_What you need to do_
Records follow. Select each line holding "that".

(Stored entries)
§ §
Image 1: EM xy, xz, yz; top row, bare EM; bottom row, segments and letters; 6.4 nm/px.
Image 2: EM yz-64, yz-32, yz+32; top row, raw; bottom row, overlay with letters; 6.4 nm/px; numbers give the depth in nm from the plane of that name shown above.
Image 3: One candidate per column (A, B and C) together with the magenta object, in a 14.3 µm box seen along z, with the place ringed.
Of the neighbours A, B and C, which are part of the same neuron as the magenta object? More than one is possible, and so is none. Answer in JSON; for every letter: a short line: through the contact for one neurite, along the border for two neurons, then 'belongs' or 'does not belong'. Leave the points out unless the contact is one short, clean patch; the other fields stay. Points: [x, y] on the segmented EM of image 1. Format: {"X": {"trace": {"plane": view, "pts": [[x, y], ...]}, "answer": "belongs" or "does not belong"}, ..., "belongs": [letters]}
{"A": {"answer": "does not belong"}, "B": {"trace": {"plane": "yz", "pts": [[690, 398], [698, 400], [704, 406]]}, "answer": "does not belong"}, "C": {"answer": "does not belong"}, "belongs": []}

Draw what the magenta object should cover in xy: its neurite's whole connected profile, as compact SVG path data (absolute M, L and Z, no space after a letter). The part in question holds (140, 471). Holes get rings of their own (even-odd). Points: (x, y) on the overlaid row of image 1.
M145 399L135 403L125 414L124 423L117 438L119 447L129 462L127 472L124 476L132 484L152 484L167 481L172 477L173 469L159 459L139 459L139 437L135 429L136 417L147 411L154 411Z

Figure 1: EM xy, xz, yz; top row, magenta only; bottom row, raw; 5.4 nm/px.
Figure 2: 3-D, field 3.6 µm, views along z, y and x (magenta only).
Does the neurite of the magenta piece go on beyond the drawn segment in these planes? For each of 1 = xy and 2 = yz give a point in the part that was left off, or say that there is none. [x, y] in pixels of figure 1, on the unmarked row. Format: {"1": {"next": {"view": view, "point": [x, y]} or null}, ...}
§ §
_Reply to the exercise_
Image 2: EM yz-64, yz-32, yz+32; top row, raw; bottom row, overlay with letters; 6.4 nm/px; numbers give the depth in nm from the plane of that name shown above.
Does the neurite of the magenta piece go on beyond the drawn segment in these planes? For each of 1 = xy and 2 = yz give a point in the part that was left off, or say that there is none. [x, y] in pixels of figure 1, on the unmarked row. Format: {"1": {"next": {"view": view, "point": [x, y]} or null}, ...}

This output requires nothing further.